§ **Task to complete**: The response should consist of the data below, copied exactly, with no pictures in it.
*** Opening Exercise input ***
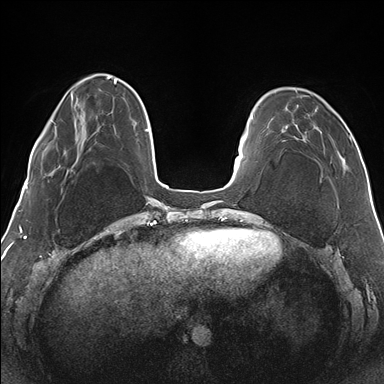
Breast MRI (dynamic contrast-enhanced), one axial slice; slice 38 of 176 in the series (ordered by position); dynamic contrast-enhanced series, time point 2 of 7 at this slice position (early post-contrast); 1.5 T; TE 1.5 ms, TR 4.1 ms; 1.1 mm slice thickness; 384 × 384 image matrix, field of view 330 × 330 mm. Female patient.
Outlined on this slice (semi-automatic segmentation, software-assisted and operator-edited):
- enhancing-tissue mask used for the functional tumour volume (all voxels passing the contrast-enhancement thresholds inside the analysis volume; usually the tumour): bounding box (x1, y1, x2, y2) in pixels: (275, 90, 351, 168)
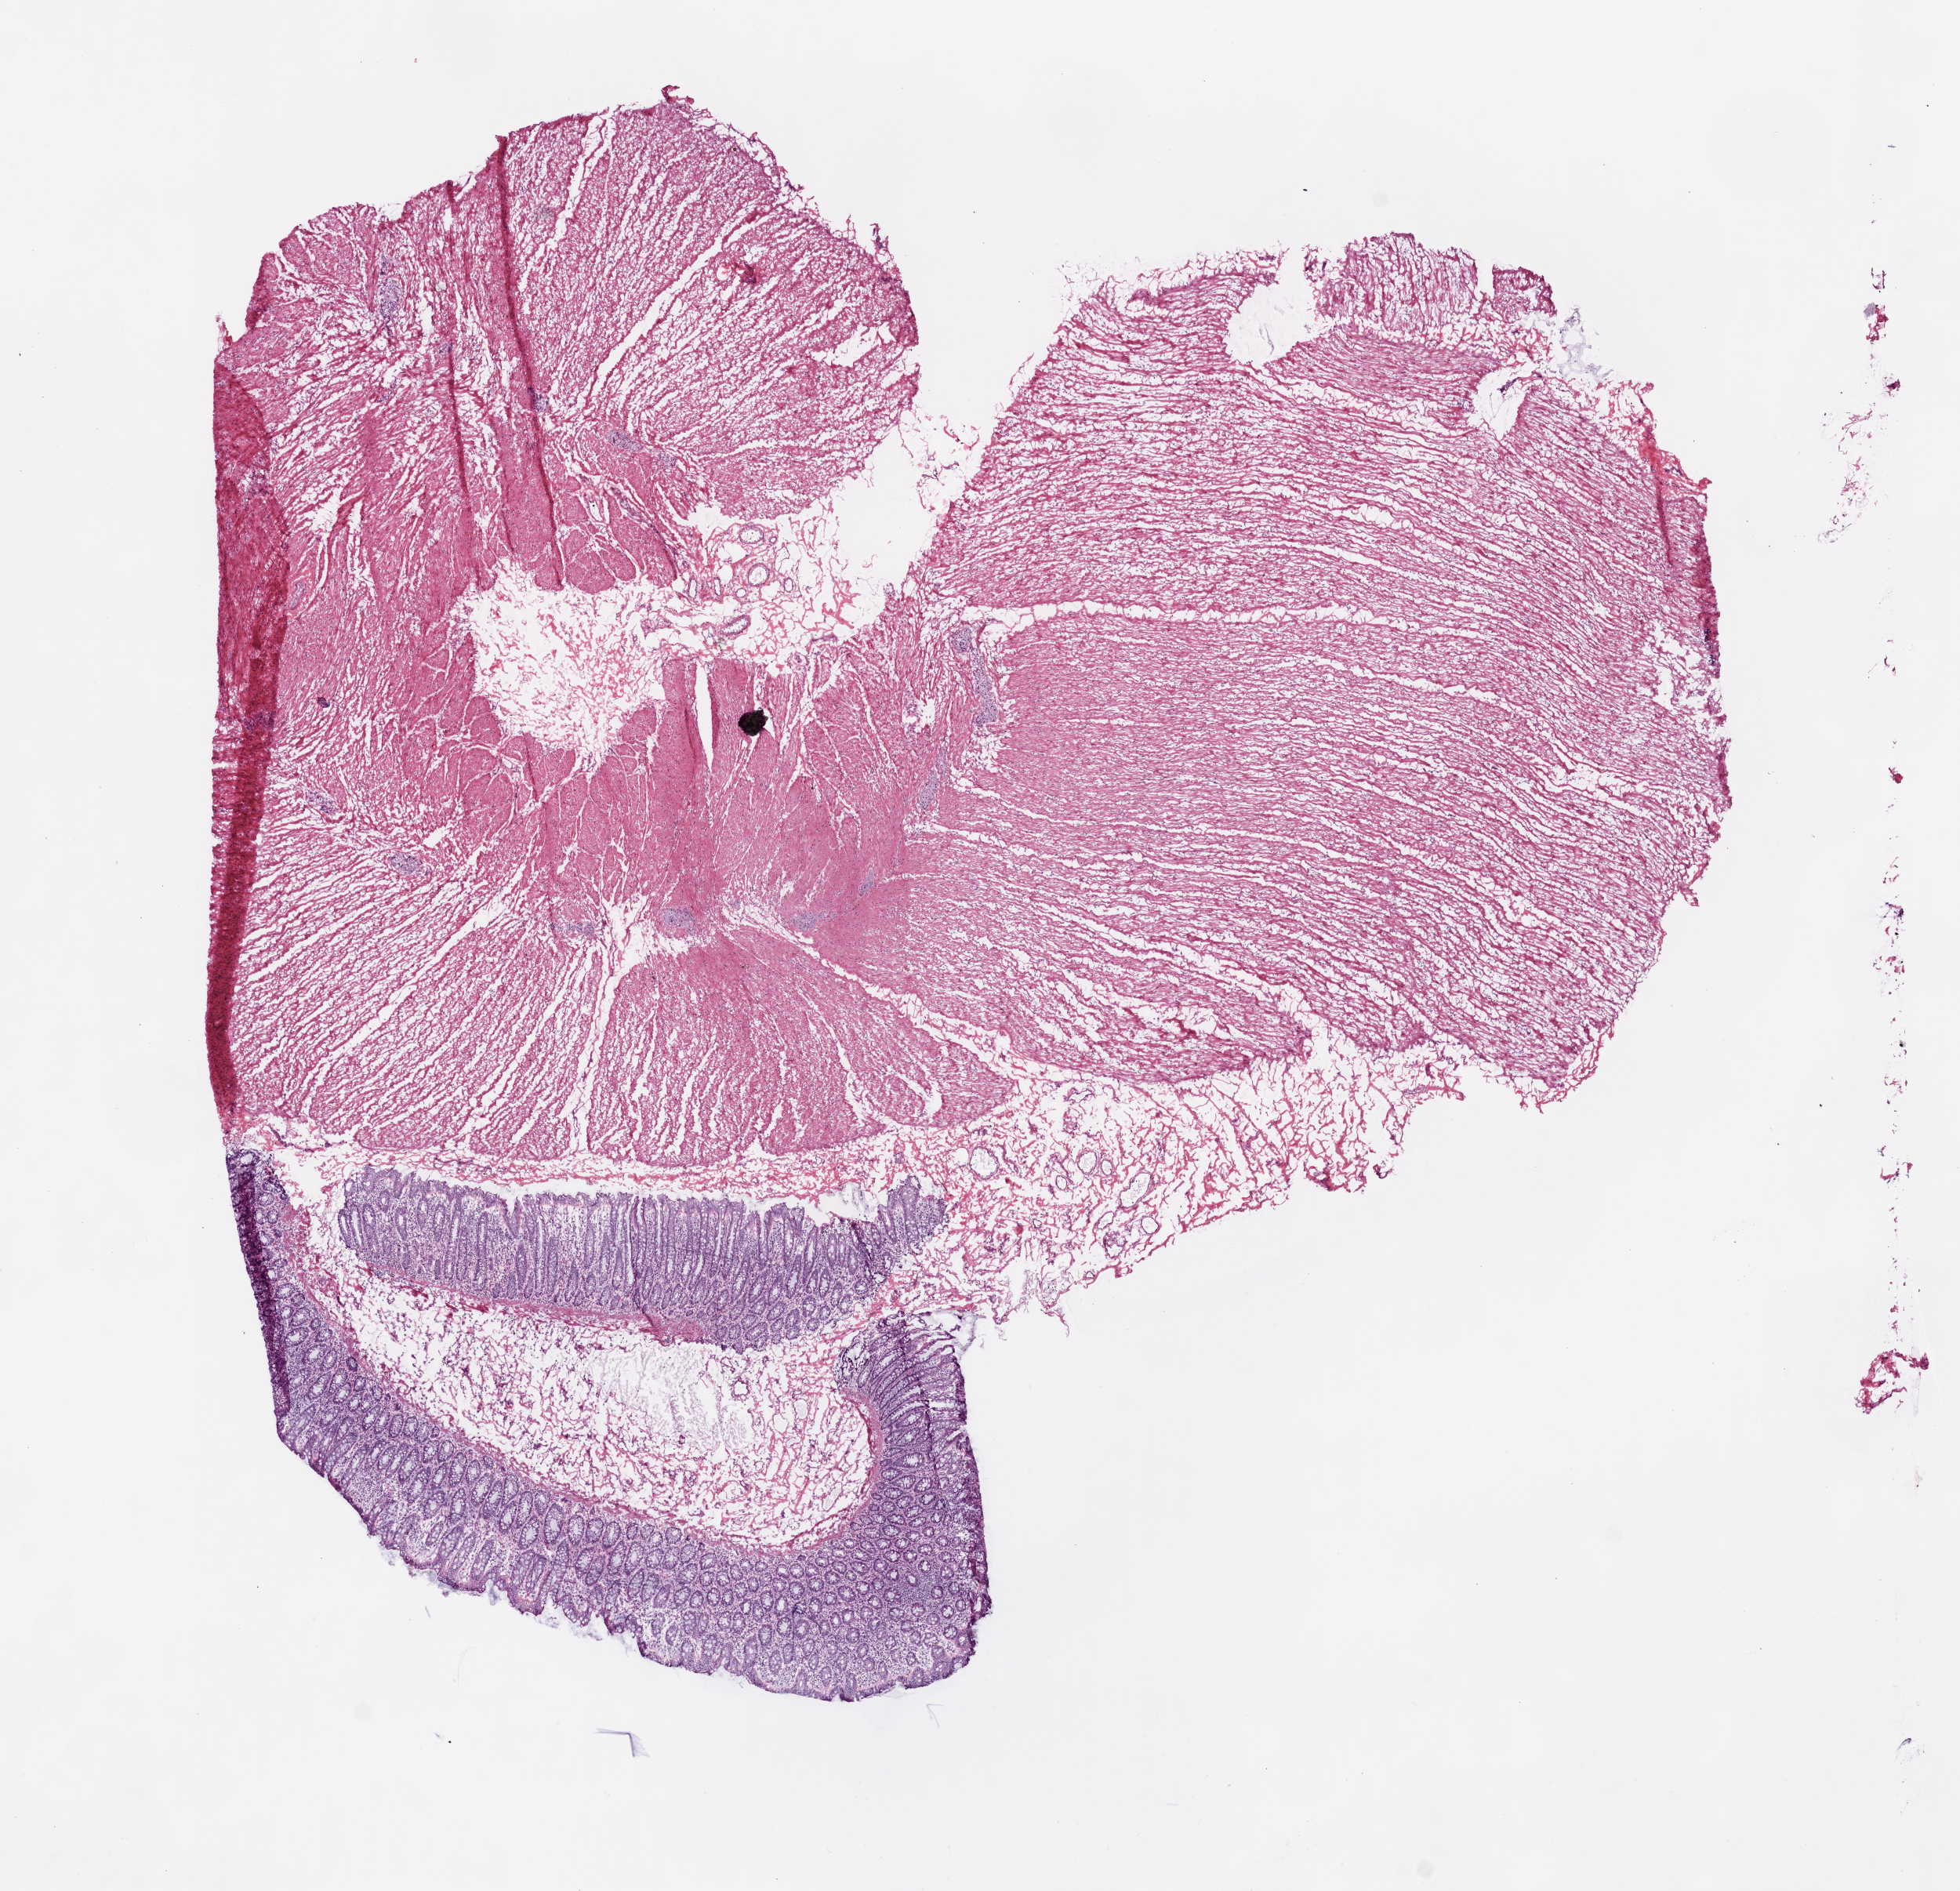
Hematoxylin and eosin (H&E) stained whole-slide image — whole scanned area (about 10.0 x 9.7 mm) shown as a low-resolution overview; frozen section; colon, solid tissue normal (non-tumour tissue) sample. Male patient; age at initial diagnosis 75 years.
* this section: solid tissue normal (non-tumour) sample from the same patient
* patient diagnosis: Adenocarcinoma, NOS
*** Closing Exercise input ***
§ **Response to the task**:
Breast MRI (dynamic contrast-enhanced), one axial slice; slice 38 of 176 in the series (ordered by position); dynamic contrast-enhanced series, time point 2 of 7 at this slice position (early post-contrast); 1.5 T; TE 1.5 ms, TR 4.1 ms; 1.1 mm slice thickness; 384 × 384 image matrix, field of view 330 × 330 mm. Female patient.
Outlined on this slice (semi-automatic segmentation, software-assisted and operator-edited):
- enhancing-tissue mask used for the functional tumour volume (all voxels passing the contrast-enhancement thresholds inside the analysis volume; usually the tumour): bounding box (x1, y1, x2, y2) in pixels: (275, 90, 351, 168)
Hematoxylin and eosin (H&E) stained whole-slide image — whole scanned area (about 10.0 x 9.7 mm) shown as a low-resolution overview; frozen section; colon, solid tissue normal (non-tumour tissue) sample. Male patient; age at initial diagnosis 75 years.
* this section: solid tissue normal (non-tumour) sample from the same patient
* patient diagnosis: Adenocarcinoma, NOS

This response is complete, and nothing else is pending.